Is America Really Open for Business?
By Michael Hart -- Tradeshow Week, 8/1/2005
One day after the U.S. House of Representatives voted to extend virtually every provision of the Patriot Act, three industry organizations were "applauding" Homeland Security Secretary Michael Chertoff for saying he wants to ensure that "those who wish to visit, study and conduct business in the United States" can do so.
In their joint release, the American Society of Assn. Executives, Meeting Professionals Intl. and the Professional Convention Management Assn. failed to note that nothing in the legislation approved (and at press time headed for enactment) did anything to solve the problems of foreign tradeshow exhibitors and attendees trying their best to conduct business in the United States.
The groups have gone so far as to send Chertoff a letter thanking him for "the efforts that you and your department are undertaking to make our country safer, without impeding the ability of foreign travelers to come in and out of the United States efficiently."

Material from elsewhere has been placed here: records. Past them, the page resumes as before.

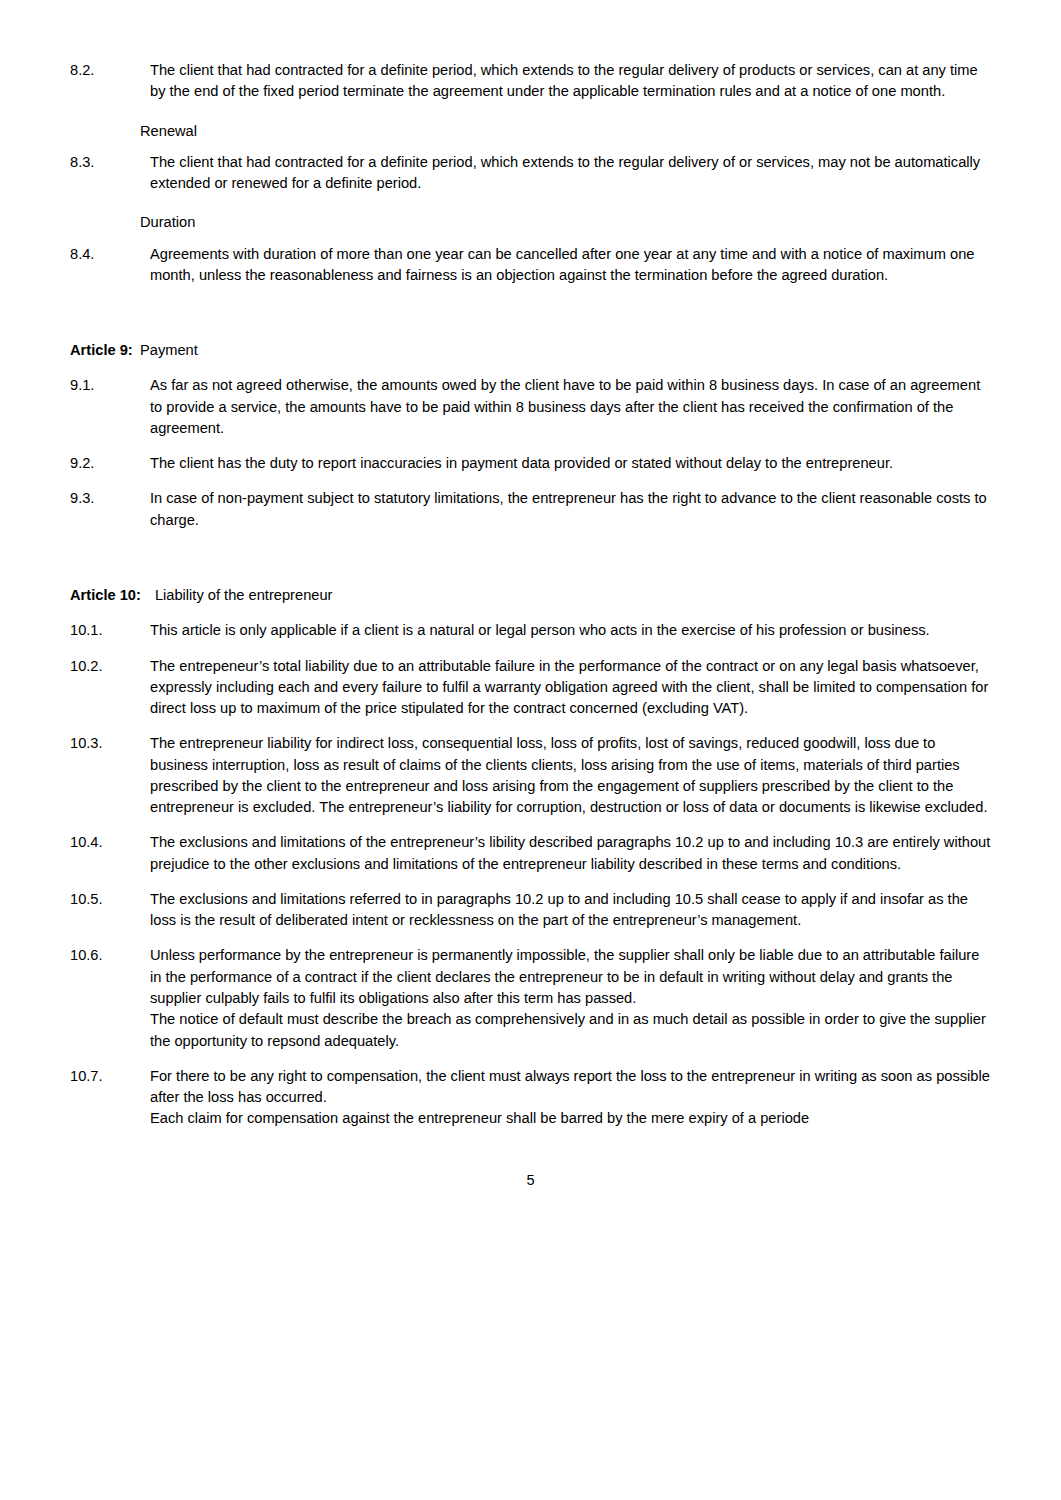8.2.
The client that had contracted for a definite period, which extends to the regular delivery of products or services, can at any time by the end of the fixed period terminate the agreement under the applicable termination rules and at a notice of one month.
Renewal
8.3.
The client that had contracted for a definite period, which extends to the regular delivery of or services, may not be automatically extended or renewed for a definite period.
Duration
8.4.
Agreements with duration of more than one year can be cancelled after one year at any time and with a notice of maximum one month, unless the reasonableness and fairness is an objection against the termination before the agreed duration.
Article 9:
Payment
9.1.
As far as not agreed otherwise, the amounts owed by the client have to be paid within 8 business days. In case of an agreement to provide a service, the amounts have to be paid within 8 business days after the client has received the confirmation of the agreement.
9.2.
The client has the duty to report inaccuracies in payment data provided or stated without delay to the entrepreneur.
9.3.
In case of non-payment subject to statutory limitations, the entrepreneur has the right to advance to the client reasonable costs to charge.
Article 10: Liability of the entrepreneur
10.1.
This article is only applicable if a client is a natural or legal person who acts in the exercise of his profession or business.
10.2.
The entrepeneur’s total liability due to an attributable failure in the performance of the contract or on any legal basis whatsoever, expressly including each and every failure to fulfil a warranty obligation agreed with the client, shall be limited to compensation for direct loss up to maximum of the price stipulated for the contract concerned (excluding VAT).
10.3.
The entrepreneur liability for indirect loss, consequential loss, loss of profits, lost of savings, reduced goodwill, loss due to business interruption, loss as result of claims of the clients clients, loss arising from the use of items, materials of third parties prescribed by the client to the entrepreneur and loss arising from the engagement of suppliers prescribed by the client to the entrepreneur is excluded. The entrepreneur’s liability for corruption, destruction or loss of data or documents is likewise excluded.
10.4.
The exclusions and limitations of the entrepreneur’s libility described paragraphs 10.2 up to and including 10.3 are entirely without prejudice to the other exclusions and limitations of the entrepreneur liability described in these terms and conditions.
10.5.
The exclusions and limitations referred to in paragraphs 10.2 up to and including 10.5 shall cease to apply if and insofar as the loss is the result of deliberated intent or recklessness on the part of the entrepreneur’s management.
10.6.
Unless performance by the entrepreneur is permanently impossible, the supplier shall only be liable due to an attributable failure in the performance of a contract if the client declares the entrepreneur to be in default in writing without delay and grants the supplier culpably fails to fulfil its obligations also after this term has passed.
The notice of default must describe the breach as comprehensively and in as much detail as possible in order to give the supplier the opportunity to repsond adequately.
10.7.
For there to be any right to compensation, the client must always report the loss to the entrepreneur in writing as soon as possible after the loss has occurred.
Each claim for compensation against the entrepreneur shall be barred by the mere expiry of a periode
5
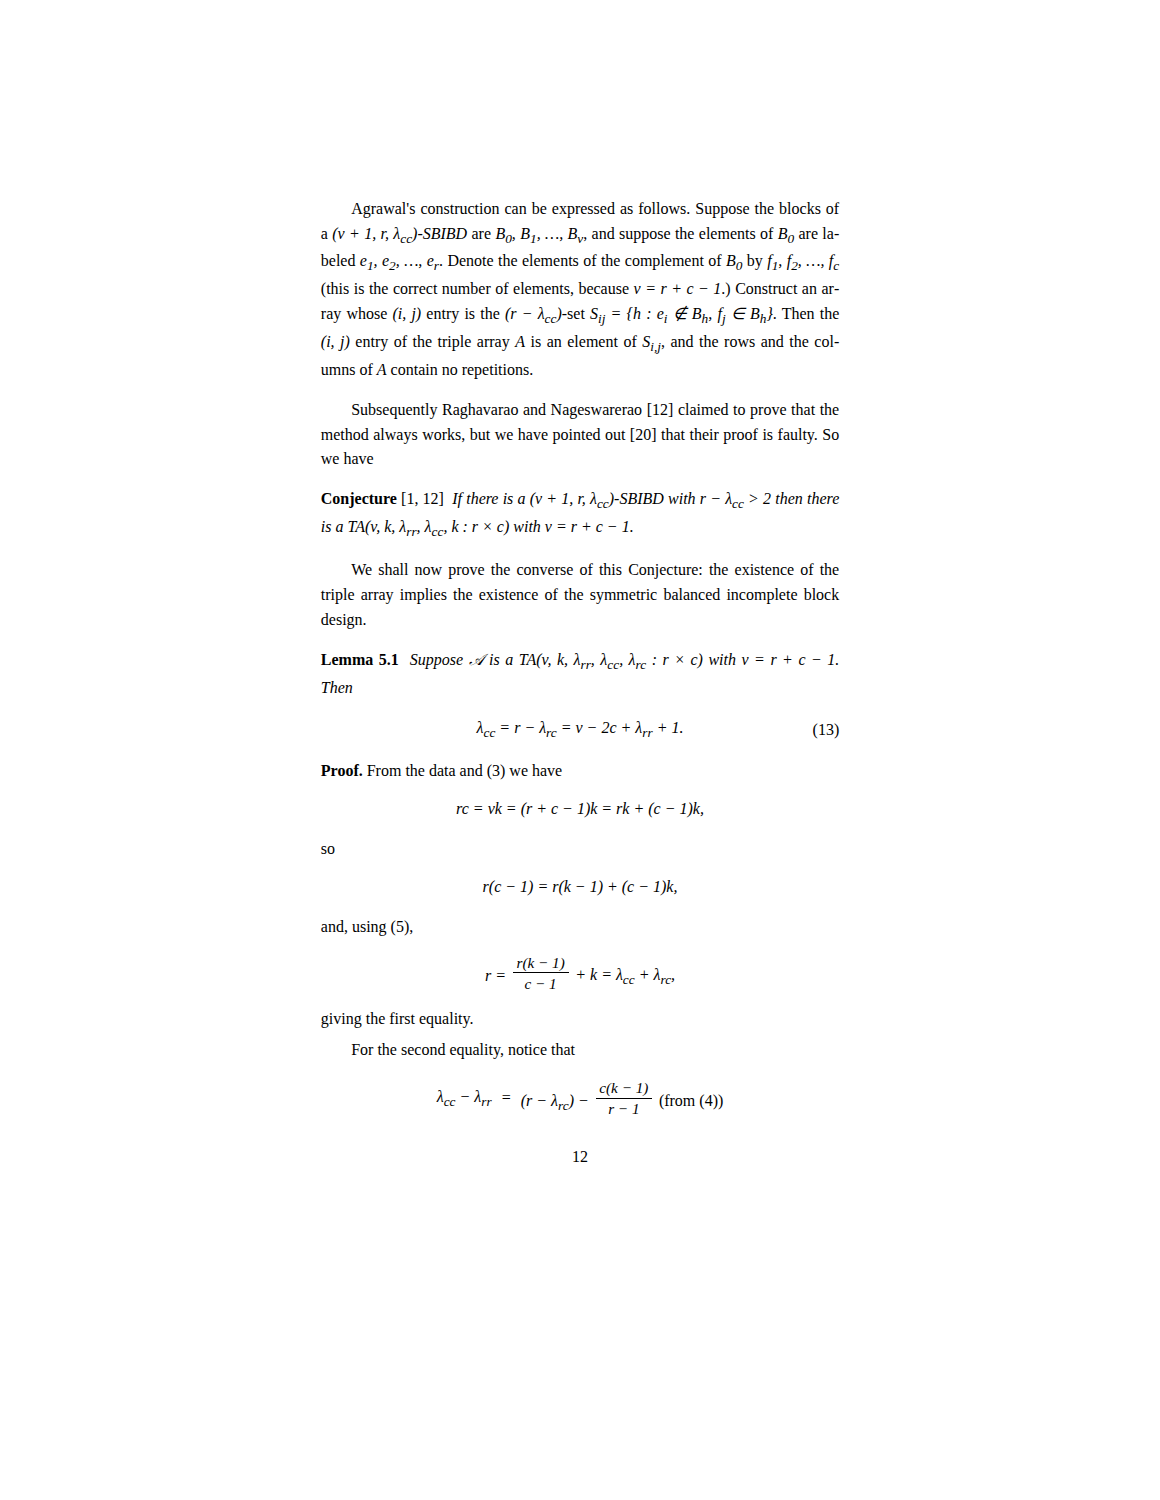Agrawal's construction can be expressed as follows. Suppose the blocks of a (v + 1, r, λcc)-SBIBD are B0, B1, …, Bv, and suppose the elements of B0 are labeled e1, e2, …, er. Denote the elements of the complement of B0 by f1, f2, …, fc (this is the correct number of elements, because v = r + c − 1.) Construct an array whose (i, j) entry is the (r − λcc)-set Sij = {h : ei ∉ Bh, fj ∈ Bh}. Then the (i, j) entry of the triple array A is an element of Si,j, and the rows and the columns of A contain no repetitions.
Subsequently Raghavarao and Nageswarerao [12] claimed to prove that the method always works, but we have pointed out [20] that their proof is faulty. So we have
Conjecture [1, 12] If there is a (v + 1, r, λcc)-SBIBD with r − λcc > 2 then there is a TA(v, k, λrr, λcc, k : r × c) with v = r + c − 1.
We shall now prove the converse of this Conjecture: the existence of the triple array implies the existence of the symmetric balanced incomplete block design.
Lemma 5.1 Suppose 𝒜 is a TA(v, k, λrr, λcc, λrc : r × c) with v = r + c − 1. Then
λcc = r − λrc = v − 2c + λrr + 1. (13)
Proof. From the data and (3) we have
rc = vk = (r + c − 1)k = rk + (c − 1)k,
so
r(c − 1) = r(k − 1) + (c − 1)k,
and, using (5),
r = r(k − 1) c − 1 + k = λcc + λrc,
giving the first equality.
For the second equality, notice that
λcc − λrr
=
(r − λrc) − c(k − 1) r − 1 (from (4))
12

Meanwhile, tradeshows of all sizes with decades-long traditions of active foreign participation have been devastated. The disappearance of exhibitors and attendees from the showfloors is not the result of the legitimate ebb and flow of a free enterprise system, but of draconian measures that make it more and more difficult for legitimate business people to enter the United States.
In attempting to mount any kind of defense of their members' interest, industry organizations seem to bend over backwards to acknowledge, as these organizations did in their letter to Chertoff, that they are as interested in national security as anybody, apparently hoping not to antagonize a public that becomes more xenophobic every day.
As a result of these chary efforts to avoid resentment, matters only get worse. Deadlines for machine-readable passports have been pushed back for visitors from countries participating in the visa-waiver program, but they are still coming. By 2007, visitors from Mexico and Canada, two of the United States' most active trading partners, will be required to carry passports. Never mind that visitors not living in one of the 27 visa-waiver countries already have a difficult time gaining access to this country.
Is the fact that anybody in the federal government has failed to take action on these issues really what these industry organizations mean when they say they are happy Chertoff is not "impeding the ability of foreign travelers to come in and out of the United States efficiently?"
One organization that did not sign on to this joint communiqué is the one that the largest portion of our readers probably belong to: the Intl. Assn. for Exhibition Management.
I hope the omission is intentional. I hope that's because IAEM is too busy advocating on behalf of its members in Washington, D.C., on these issues, too busy creating relationships with the international tradeshow community by way of its education programs in, for instance, China and Mexico, and its offices overseas (including the opening of a new one in Singapore).
I hope that even at this moment somebody at IAEM is writing a more strongly worded letter to Chertoff that will help him and others in the U.S. government understand that for centuries the spirit of democracy has moved across the globe in concert with the forces of free trade, that national security is enhanced — not diminished — when honest, legitimate business people can move freely from one country to the next.